━━━ Provided data ━━━

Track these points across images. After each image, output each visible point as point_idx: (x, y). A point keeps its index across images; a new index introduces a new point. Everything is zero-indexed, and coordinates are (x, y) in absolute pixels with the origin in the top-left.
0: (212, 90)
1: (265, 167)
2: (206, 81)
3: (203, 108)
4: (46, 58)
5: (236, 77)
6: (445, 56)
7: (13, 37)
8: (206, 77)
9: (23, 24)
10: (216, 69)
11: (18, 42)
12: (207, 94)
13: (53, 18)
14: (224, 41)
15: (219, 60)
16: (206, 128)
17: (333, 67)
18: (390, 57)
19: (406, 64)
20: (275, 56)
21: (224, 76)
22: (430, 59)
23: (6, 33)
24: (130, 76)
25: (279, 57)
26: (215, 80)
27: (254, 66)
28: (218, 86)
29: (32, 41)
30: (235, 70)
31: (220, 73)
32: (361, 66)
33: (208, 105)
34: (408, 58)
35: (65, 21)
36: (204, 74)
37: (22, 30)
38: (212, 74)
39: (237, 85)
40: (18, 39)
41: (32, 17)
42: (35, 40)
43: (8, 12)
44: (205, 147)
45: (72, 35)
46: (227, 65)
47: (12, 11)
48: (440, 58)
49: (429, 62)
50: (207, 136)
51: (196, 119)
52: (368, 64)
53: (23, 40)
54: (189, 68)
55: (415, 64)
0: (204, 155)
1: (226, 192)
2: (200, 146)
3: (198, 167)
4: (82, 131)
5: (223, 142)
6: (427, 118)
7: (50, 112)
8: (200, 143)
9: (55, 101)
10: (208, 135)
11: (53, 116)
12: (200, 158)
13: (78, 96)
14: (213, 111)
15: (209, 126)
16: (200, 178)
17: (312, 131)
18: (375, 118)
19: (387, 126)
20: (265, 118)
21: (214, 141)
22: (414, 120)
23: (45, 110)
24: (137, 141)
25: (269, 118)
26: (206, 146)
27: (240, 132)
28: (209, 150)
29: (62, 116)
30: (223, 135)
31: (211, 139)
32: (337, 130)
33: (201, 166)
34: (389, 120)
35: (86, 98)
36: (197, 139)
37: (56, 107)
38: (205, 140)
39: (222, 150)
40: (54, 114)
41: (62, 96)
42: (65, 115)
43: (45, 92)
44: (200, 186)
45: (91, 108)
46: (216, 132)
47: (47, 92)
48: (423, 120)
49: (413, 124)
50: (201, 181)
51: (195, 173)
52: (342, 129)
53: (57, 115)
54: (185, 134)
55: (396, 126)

━━━
━━━ Provided data ━━━

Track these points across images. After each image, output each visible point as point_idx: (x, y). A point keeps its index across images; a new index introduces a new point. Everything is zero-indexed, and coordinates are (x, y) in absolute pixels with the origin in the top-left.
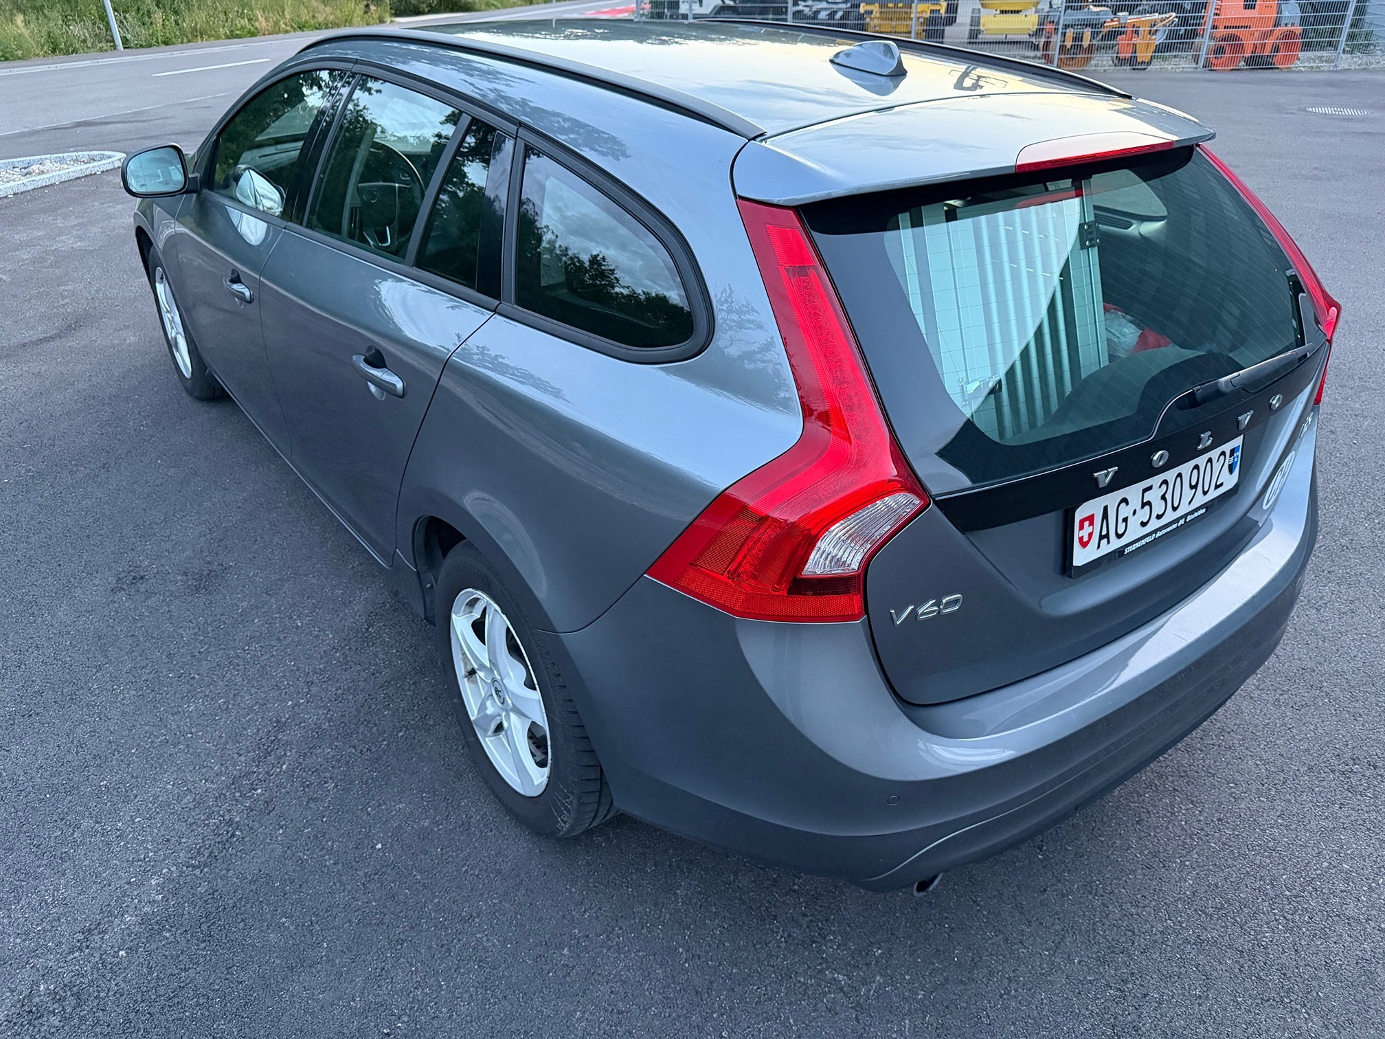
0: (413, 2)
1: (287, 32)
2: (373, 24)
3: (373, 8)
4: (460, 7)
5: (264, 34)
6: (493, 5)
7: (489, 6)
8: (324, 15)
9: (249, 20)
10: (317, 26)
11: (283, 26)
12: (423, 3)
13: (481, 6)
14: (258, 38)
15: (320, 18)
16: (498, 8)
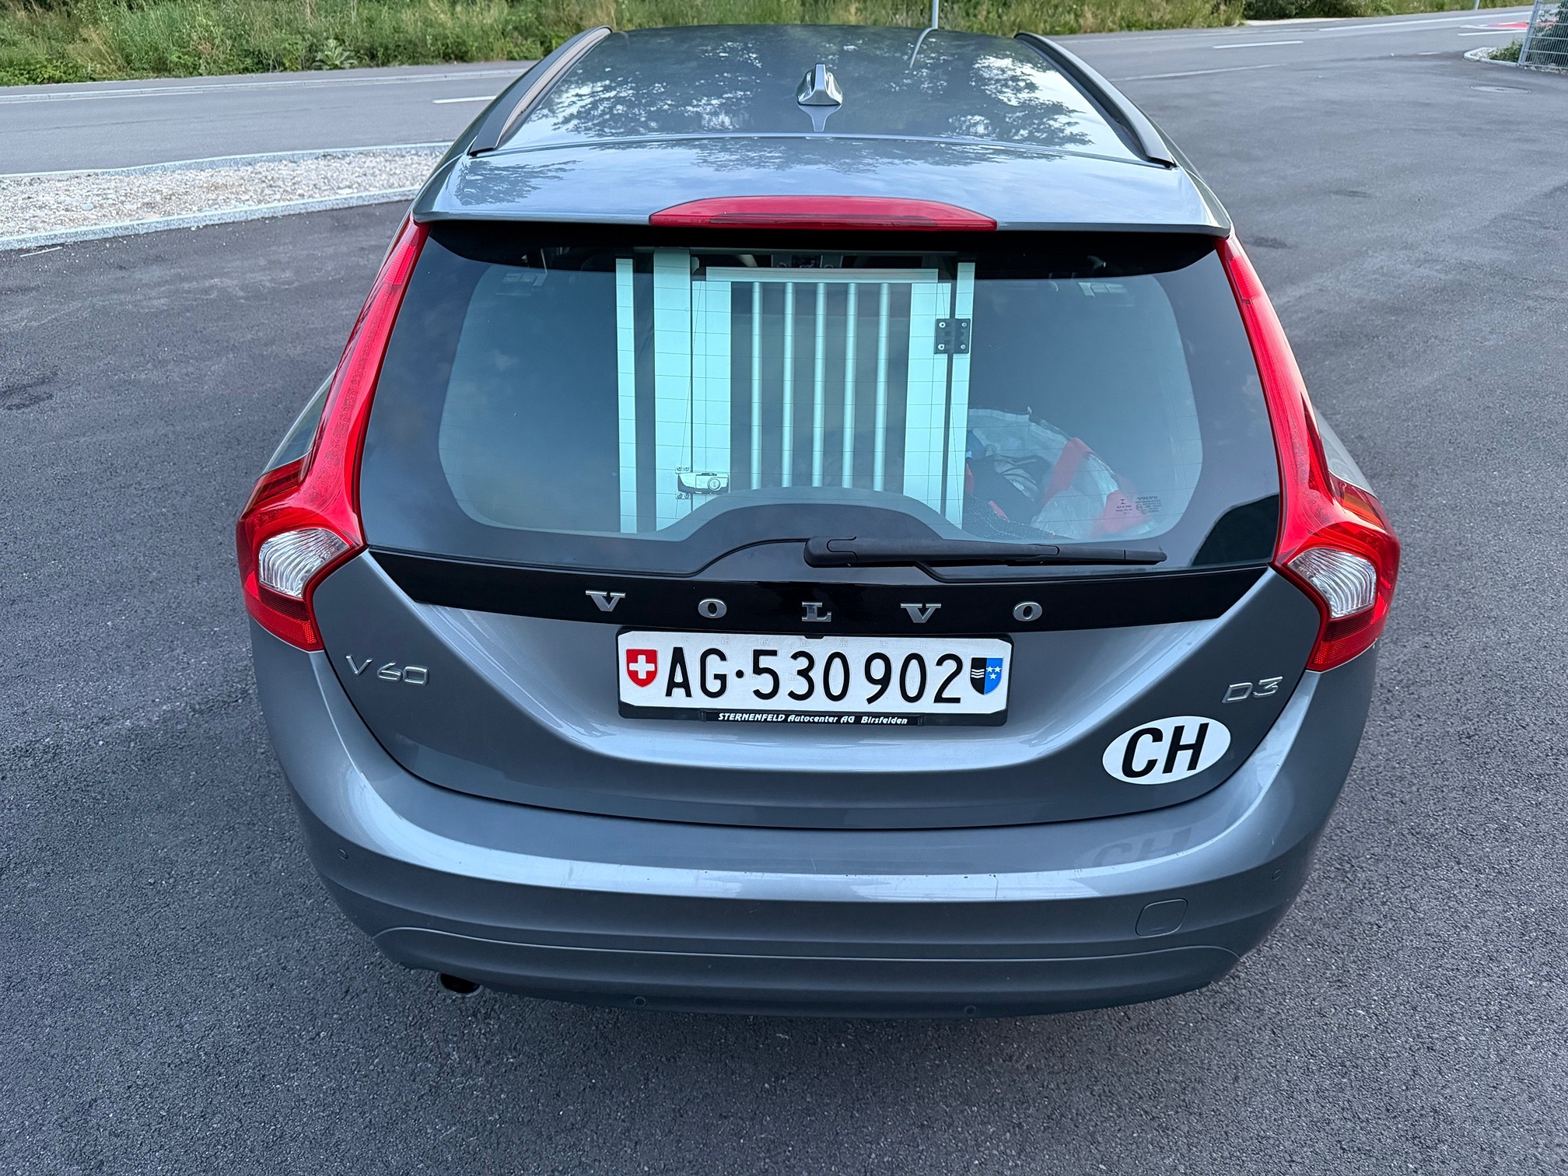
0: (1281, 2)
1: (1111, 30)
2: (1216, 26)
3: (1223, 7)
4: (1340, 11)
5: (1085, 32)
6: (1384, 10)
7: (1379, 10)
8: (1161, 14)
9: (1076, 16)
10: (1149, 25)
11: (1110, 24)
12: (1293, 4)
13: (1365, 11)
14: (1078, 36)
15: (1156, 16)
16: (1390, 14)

━━━

* Exercise aim *
Looking at the records above, return exactly the lines from the line with "21: (224, 76)" to the line with "47: (12, 11)", both ends included.

* Reply *
21: (224, 76)
22: (430, 59)
23: (6, 33)
24: (130, 76)
25: (279, 57)
26: (215, 80)
27: (254, 66)
28: (218, 86)
29: (32, 41)
30: (235, 70)
31: (220, 73)
32: (361, 66)
33: (208, 105)
34: (408, 58)
35: (65, 21)
36: (204, 74)
37: (22, 30)
38: (212, 74)
39: (237, 85)
40: (18, 39)
41: (32, 17)
42: (35, 40)
43: (8, 12)
44: (205, 147)
45: (72, 35)
46: (227, 65)
47: (12, 11)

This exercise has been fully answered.